Este projecto defendeo valor e o âmbito do património marinho e o reconhecimento do seu contributo para um ambiente saudável, bem-estar e resiliência da comunidade e sustentabilidade económica. As principais áreas de trabalho incluem um estudo subaquático do ambiente natural em mudanças rápidas como contexto do património cultural numa era de alterações climáticas. O projecto proporciona também formação sobre novos meios de envolver a comunidade com o património cultural marinho, técnicas de investigação e trabalho com escolas no registo e celebração do folclore marítimo. O projecto envolve uma equipa interdisciplinar que trabalha em parceria com arqueólogos marítimos do CAIRIM, bem como com grupos comunitários locais.

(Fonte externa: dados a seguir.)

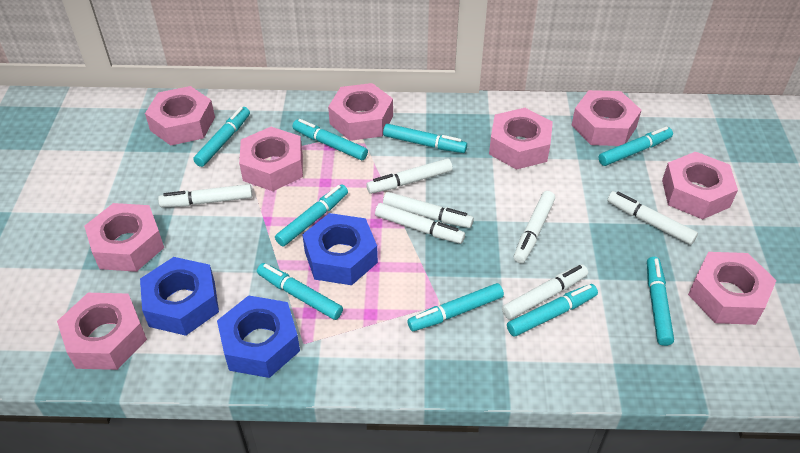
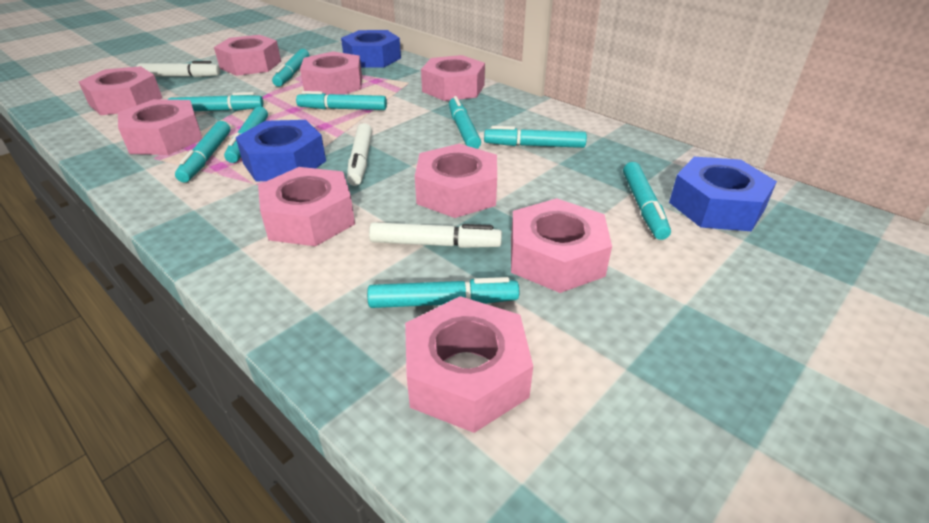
white marker: 7 -> 3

Shipwrecks Off The Island Of Mozambique (Mozambique – 2018) Octopus Foundation
A Ilha de Moçambique é um lugar lendário há muito esquecido. Desde o final do século XV, tornou-se um importante assentamento português, onde a maioria dos navios na rota marítima para a Índia paravam antes de atravessar o oceano. Hoje, um grupo de arqueólogos locais lutam contra os efeitos dos caçadores de tesouros para preservar o notável património histórico. Sob a sua supervisão, há centro que desenvolve programas de aprendizagem de arqueologia subaquática e um museu que está em fase de criação e inauguração para breve.